День очень солнечный, теплый. Это моя привычка: выходя из помещения или машины, прежде всего поискать лицом, кожей, веками щекочущую ласку солнца. Общая, так сказать, ориентировка в космосе.
Голоса вокруг, много, приглушенные И иностранцев голоса. Их теперь и на улице нашего, не столичного города услышишь. С тех пор как я ослеп, особенно в последние годы, их появляется все больше, они приблизились.
Шарканье ног по цементу, шуршание колес и моторы подъезжающих машин. Ударил мне под ноги резкий металлический звук. Это моя палка, здесь она непривычно и неприятно громкая. Я поднял ее, взял под локоть. Подождал, покуда меня найдет Глашина рука. Но металлический звук, как эхо, остался в пространстве, он издали пробивается к нам — сквозь голоса и шарканье подошв. Это и есть Хатынские колокола? На высоких печных трубах, говорят, висят колокола — на месте бывших хат…
Мы движемся навстречу этому звуку, слабому, точно расколотому. Приостановились возле людских голосов, повторяющих цифры:
— …Два миллиона двести тридцать тысяч… В Белоруссии погиб каждый четвертый житель…

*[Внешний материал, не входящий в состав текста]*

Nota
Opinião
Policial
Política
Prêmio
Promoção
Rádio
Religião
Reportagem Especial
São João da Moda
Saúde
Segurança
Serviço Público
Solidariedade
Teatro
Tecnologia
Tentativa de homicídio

— Папка, тут ступеньки, — предупреждает Сережа, — смотри.
Глаша, сжимая мой локоть, показывает: здесь! Три шага, и снова: здесь! Под ногами дорожка шершавая, твердая.
— Это могильные плиты? — тихо спрашивает Сережа.
— Нет, это просто дорожка.
Глашина рука, подсказывающая и показывающая, как идти, как ставить ногу, сегодня не такая, как обычно бывает дома или на улице города. Она — как тогда в лесу, где гремела немая (для меня, оглохшего) пальба, а Глаша, вцепившись, повиснув на моей руке, показывала, далеко ли, близко ли стреляют…
Звук уже резче, ближе. Дрогнув, возникнув, он глохнет, как зажатая боль, чтобы тут же раздвоиться. Прозвучит двойной, тройной — расколото, цимбально — и тоже обрывается, будто на него легла чья-то ладонь. Но снова и снова появляется в мире расколотый, цимбальный звук, его уже ждешь, и с ним возникает даль, уходящая, расширяющаяся. В тебе самом что-то расширяется. Звук снова и снова ищет, ощупывает дно, зовет эхо.
Три шага и — ступенька. Плиты, наверное, черные. Сереже они показались могильными. Три шага, и мы чуть ниже, на ступеньку ниже.